As I listened to our forks clinking against our plates, I looked up across the table at my husband and chuckled, “We can’t be serious. We haven’t even been married two years. There must be something to talk about.”
Ray and I are both very talkative people, but, sometimes, it’s not always that easy to think of new conversation topics after all the chitchat about the day’s events is over. Once in a while, dinner table conversation just needs a little sprucing up.
Making an effort to enliven conversation at the dinner table will do wonders to your family dinner experience, because, despite what dinner in many homes has devolved into (meals eaten at different times, often in front of the TV), dinner is meant to be just that: an experience.
Here’s what to do to encourage more unique discourse with family (or roommates) at dinnertime. (Note to reader: those of you with children of a certain excited, chatty young age may likely have no problem with dinner table entertainment. Relish your little entertainers while you can!)
- One night, sit down as a family and hand out strips of paper to each family member.
- On the strips of paper, have each person jot down questions—fun, serious, imaginative, thought-provoking, lighthearted, pertaining to current life, the past, the future…almost any thing is fair game. Some ideas include:
- Who was your favorite storybook character growing up? (Remember, all of these can be modified for age-appropriateness—Who is your favorite storybook character? for kids)
- If you could have dinner with anyone, alive or dead, who would it be?
- What Olympic sport is your favorite to watch?
- Describe your favorite family vacation.
- Which book of the Bible or verse do you find yourself reading most often?
- What is one character trait or virtue you wish you were better at displaying?
- Name the event or moment that made you the happiest in the past week.
- If you could start your own business some day, what would it be?
- Fold all of the strips of paper and place them in a big jar or box. The more question strips, the better!

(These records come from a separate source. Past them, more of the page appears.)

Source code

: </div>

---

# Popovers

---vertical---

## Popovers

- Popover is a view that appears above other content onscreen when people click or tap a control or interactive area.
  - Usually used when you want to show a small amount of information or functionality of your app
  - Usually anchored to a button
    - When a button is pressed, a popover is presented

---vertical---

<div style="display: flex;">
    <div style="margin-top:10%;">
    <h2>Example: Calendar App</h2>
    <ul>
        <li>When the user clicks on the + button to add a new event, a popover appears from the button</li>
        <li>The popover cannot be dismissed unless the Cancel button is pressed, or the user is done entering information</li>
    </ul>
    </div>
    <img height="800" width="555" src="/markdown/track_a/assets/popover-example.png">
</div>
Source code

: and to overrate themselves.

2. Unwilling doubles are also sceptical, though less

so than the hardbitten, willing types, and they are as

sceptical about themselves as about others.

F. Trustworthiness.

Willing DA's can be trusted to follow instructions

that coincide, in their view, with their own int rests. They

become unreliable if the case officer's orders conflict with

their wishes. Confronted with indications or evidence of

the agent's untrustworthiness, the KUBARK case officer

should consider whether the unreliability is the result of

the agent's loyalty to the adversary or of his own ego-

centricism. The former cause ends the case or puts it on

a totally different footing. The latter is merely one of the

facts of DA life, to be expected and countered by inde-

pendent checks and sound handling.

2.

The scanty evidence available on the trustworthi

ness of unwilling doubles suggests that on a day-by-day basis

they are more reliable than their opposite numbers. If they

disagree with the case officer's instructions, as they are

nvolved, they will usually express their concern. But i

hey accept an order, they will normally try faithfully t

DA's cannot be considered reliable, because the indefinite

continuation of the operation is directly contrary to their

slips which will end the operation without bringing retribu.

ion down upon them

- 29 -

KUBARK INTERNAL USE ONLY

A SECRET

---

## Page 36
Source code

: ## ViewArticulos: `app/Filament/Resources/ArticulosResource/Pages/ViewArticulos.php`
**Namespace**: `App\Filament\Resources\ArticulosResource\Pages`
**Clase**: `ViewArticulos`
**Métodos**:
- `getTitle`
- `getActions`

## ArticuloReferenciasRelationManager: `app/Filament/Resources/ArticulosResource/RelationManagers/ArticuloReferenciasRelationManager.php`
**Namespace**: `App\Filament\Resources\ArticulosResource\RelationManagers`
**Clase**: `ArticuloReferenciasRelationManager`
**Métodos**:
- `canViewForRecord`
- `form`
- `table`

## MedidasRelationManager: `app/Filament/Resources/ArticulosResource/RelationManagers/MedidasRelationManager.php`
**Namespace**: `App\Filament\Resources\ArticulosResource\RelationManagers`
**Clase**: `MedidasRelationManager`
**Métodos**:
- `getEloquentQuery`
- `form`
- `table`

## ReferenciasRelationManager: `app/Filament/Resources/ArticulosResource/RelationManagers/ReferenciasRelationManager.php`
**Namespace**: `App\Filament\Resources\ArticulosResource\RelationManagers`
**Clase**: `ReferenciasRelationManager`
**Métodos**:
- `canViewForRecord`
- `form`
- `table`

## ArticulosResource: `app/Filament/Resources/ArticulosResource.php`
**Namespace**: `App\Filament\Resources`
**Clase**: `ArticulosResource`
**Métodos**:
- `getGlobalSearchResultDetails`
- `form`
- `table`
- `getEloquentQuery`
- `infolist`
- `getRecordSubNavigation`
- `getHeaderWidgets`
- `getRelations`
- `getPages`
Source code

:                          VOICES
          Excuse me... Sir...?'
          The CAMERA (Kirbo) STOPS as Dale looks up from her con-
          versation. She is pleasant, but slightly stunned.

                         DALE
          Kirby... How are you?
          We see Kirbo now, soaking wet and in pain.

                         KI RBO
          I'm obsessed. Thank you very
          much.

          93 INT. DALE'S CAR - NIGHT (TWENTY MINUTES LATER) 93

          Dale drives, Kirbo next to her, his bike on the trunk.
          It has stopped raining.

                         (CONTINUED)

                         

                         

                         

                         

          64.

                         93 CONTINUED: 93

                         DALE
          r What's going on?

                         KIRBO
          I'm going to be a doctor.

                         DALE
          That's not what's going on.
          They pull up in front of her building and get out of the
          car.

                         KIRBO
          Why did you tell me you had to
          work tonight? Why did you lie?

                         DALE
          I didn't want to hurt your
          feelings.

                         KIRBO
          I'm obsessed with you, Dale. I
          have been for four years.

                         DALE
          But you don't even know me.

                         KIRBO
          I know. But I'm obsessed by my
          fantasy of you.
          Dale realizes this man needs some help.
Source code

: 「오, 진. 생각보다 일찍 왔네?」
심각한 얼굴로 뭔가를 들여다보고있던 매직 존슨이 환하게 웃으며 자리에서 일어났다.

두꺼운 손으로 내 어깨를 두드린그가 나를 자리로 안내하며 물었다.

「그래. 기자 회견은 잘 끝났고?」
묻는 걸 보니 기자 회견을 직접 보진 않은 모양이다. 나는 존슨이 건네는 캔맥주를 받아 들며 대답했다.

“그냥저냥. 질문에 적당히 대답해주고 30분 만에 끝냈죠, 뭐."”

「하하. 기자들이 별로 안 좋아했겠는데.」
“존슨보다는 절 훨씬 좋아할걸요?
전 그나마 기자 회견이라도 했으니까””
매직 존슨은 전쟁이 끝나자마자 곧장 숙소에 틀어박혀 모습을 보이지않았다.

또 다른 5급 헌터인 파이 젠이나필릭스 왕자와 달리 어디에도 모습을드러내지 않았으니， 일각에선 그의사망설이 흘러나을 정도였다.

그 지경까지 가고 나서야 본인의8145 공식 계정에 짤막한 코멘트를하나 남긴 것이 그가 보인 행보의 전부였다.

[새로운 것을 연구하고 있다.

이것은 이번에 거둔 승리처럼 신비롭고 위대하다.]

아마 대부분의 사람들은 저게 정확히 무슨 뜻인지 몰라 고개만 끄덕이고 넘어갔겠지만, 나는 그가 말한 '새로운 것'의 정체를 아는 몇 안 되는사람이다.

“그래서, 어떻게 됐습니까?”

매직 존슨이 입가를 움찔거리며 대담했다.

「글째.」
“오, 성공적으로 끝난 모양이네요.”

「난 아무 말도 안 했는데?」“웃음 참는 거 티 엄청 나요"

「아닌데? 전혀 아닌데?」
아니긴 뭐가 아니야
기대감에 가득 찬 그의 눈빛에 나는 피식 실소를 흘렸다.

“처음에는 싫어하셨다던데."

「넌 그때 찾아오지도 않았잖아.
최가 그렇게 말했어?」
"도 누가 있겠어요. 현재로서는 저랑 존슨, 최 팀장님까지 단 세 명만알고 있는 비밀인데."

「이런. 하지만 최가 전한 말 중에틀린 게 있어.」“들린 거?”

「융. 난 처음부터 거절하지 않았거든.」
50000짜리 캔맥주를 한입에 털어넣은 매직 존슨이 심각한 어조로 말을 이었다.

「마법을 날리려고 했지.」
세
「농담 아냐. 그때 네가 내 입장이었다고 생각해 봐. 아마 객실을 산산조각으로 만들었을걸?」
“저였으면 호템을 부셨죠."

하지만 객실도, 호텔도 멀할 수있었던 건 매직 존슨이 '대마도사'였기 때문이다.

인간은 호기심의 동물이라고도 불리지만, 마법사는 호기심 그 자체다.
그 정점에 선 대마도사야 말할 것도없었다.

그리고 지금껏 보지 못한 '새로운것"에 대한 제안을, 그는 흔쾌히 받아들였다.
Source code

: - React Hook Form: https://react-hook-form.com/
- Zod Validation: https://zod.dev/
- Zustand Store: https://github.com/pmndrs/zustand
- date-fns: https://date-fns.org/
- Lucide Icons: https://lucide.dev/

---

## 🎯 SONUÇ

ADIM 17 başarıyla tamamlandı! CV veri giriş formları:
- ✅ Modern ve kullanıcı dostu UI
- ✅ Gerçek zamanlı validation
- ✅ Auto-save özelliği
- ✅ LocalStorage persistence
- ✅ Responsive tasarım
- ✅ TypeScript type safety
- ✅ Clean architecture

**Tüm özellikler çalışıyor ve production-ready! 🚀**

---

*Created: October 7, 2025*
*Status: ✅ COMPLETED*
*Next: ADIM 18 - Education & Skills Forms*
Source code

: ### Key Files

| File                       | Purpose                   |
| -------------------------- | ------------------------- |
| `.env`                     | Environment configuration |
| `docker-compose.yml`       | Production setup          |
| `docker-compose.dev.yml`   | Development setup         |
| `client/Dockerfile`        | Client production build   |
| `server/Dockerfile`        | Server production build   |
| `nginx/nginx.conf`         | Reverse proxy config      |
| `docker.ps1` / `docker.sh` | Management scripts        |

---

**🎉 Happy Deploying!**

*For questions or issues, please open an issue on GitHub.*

- Every night (or on select nights), take turns picking a strip from the question box and let fun conversation ensue. My husband and I usually chat about our days, catch up on each other’s physical, emotional, and spiritual lives, and then turn to the questions after that, going through anywhere between one and three questions, depending on our desire or on how long each question takes to answer. Often, the questions will end up leading to all sorts of other tangential conversations. Allow yourself to get sidetracked! It enhances the experience.
- When you run out of strips, make more!
Forget the music of clinking forks. You can have animated chatter, dynamic storytelling, and laughter back at the dinner table for the cost of a fraction of time, some paper and pens, and the intention to make dinnertime an experience that your family will look forward to every night.
*For those of you looking to do this fun dinner Q&A activity without the doing creative work of coming up with your own questions, I recommend Gary Chapman’s books, 101 Conversation Starters for Families and 101 Conversation Starters for Couples. These books have done the work of coming up with intriguing questions for you, and the Kindle editions are particularly reasonably priced.